I am wondering if anyone has some idea what could have happened? Any suggestions really appreciated as, being inexperienced, I do not want to start messing up with everything. At least would be nice to know if it is my grinder or my espresso machine.

Some extra info:

-- I clean the machine weekly (backflushing). I am in Scotland so the water is pretty soft, so I have not descaled it year. I have not disassembled the grinder to clean yet (was done in April) but I regularly use Grindex (each 3 weeks). I make about 3 espressos a day, on average

-- I know that I am not always dialing in grinder properly: I do sometimes dial it in when it is not running (in theory, I think, you are supposed to go to finer grind only when it is running; however, it is next to impossible with Rocky if you only have 2 hands). However, since I weigh and time, I think, it worked ok.

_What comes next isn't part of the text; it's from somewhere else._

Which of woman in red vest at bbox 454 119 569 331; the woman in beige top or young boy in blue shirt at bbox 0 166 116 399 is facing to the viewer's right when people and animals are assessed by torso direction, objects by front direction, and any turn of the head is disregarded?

-- The grind setting seemed too low in the past, until Tuesday: I rarely used setting coarser than 2-3 (and the real 0 seemed to be at marked 0, judging by the sound; not 100% sure about it)

-- Since I mostly used a levelling tool recently I have not touched grind that much, so I cannot be sure if it became finer or not

-- Rocky is oldish (2008?) and Silvia V3 is from 2012 but was almost as new when I bought (I changed gaskets though back in May)

My theories:

-- Something was stuck between the burrs and got out now, so before I was not using setting 2

-- Pressure dropped in the espresso machine


----------



## UbiquitousPhoton (Mar 7, 2016)

Does the pump sound any different? I suspect you should be descaling more regularly as well - even with bottled water some scale will build up, and it won't help your flow at all. Also I presume you are backflushing with cafiza or something similar fairly regularly.

Basically, short of something nasty having happened to the grinder, I suspect your flow is reduced. Vibration pumps do die, and that could well be the problem, but the good news is that they are cheap enough and easy enough to replace if you have installed an auber pid. I would descale and backflush with cafiza first, though, and see if that helps.


----------



## ivt (May 13, 2018)

Hi @UbiquitousPhoton,

Many thanks for the reply! No, I do not hear any difference in the pump sound. That's the thing -- I do not see any difference whatsoever with neither machine nor grinder, except for the flow. It happened between brewing two cups - for me and my wife.

Yes, I do backflushing with cafiza weekly. I should try descaling. I am not using bottled water but the water here is soft.


----------



## UbiquitousPhoton (Mar 7, 2016)

I would also measure your flow rate as per https://coffeeforums.co.uk/showthread.php?32259-Water-debit-(Flow-rate)-on-espresso-machines

That will at least show if the pressure is the problem.


----------



## ivt (May 13, 2018)

Thanks for this! Yes, I'd love to check the flow. In fact I bought a gauge already a few weeks ago, even before this new issue. The problem is that I am really stuck removing sprouts from the portafilter ;( So far I tried many advices I can find on the web (e.g., using gas burner before doing it) but have not succeeded. Maybe I need a proper vice. I already scratched the portafilter slightly, do not want to damage it even more. I'll think how to proceed.


----------



## Nikko (Aug 20, 2014)

Could be the OPV. Check that you are getting the right pressure at the outlet.


----------